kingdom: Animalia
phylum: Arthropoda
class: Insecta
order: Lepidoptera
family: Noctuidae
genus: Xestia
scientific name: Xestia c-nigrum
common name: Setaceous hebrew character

==

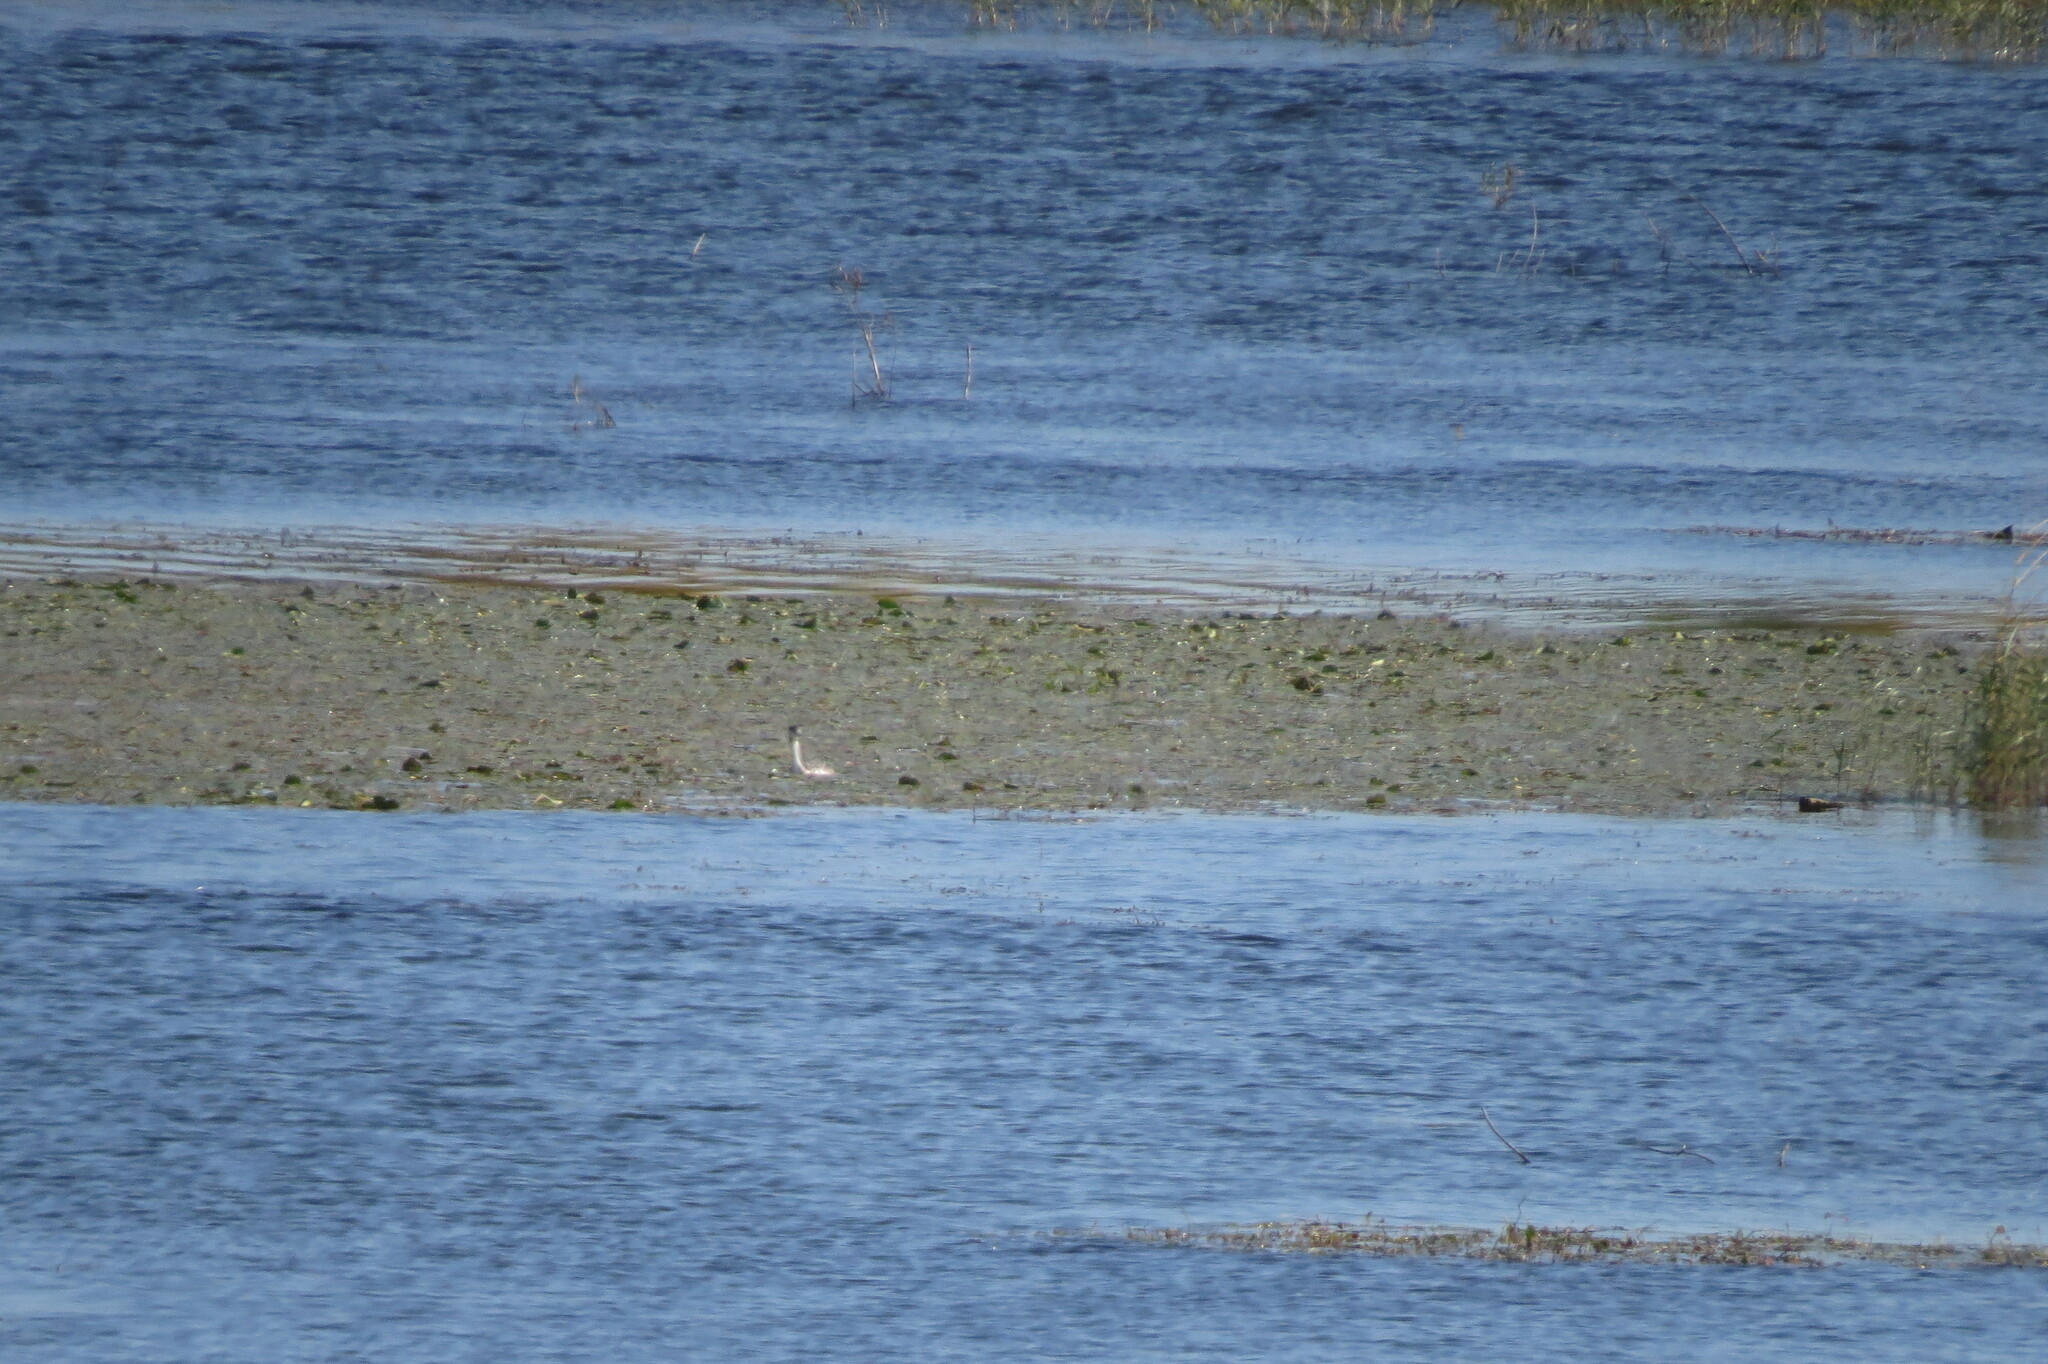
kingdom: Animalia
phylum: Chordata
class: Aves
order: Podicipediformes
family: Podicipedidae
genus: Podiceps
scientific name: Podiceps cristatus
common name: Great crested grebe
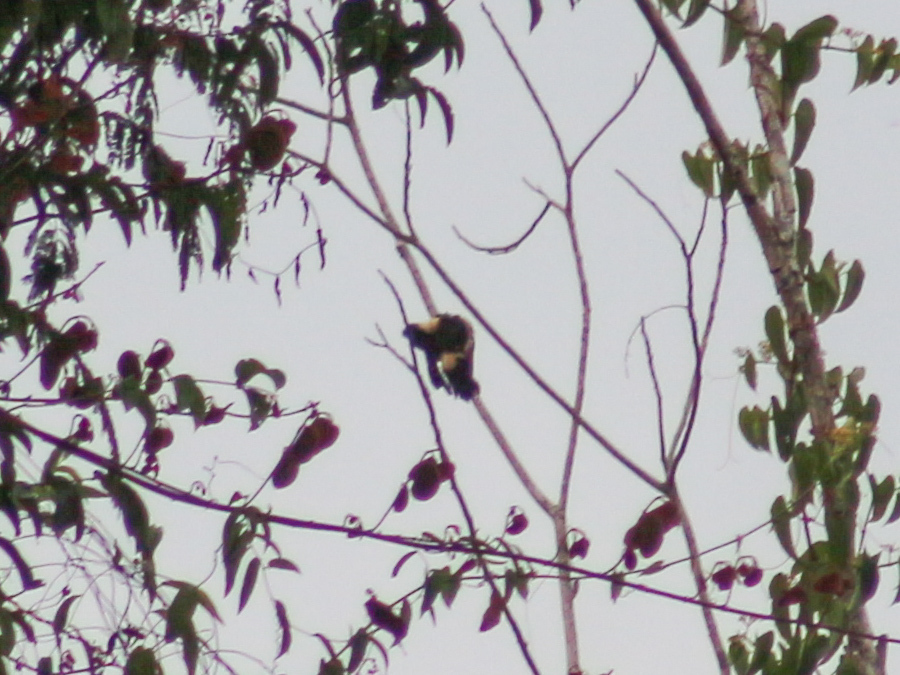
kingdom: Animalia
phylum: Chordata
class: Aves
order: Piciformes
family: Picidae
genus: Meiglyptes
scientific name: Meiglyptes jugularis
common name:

* * *

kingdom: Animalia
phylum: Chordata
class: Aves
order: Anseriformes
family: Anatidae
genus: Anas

### Compito da svolgere
Conta le righe delle voci qui sopra che contengono la parola "name", distinguendo tra maiuscole e minuscole. Rispondi solo con il numero.

### Risultato
6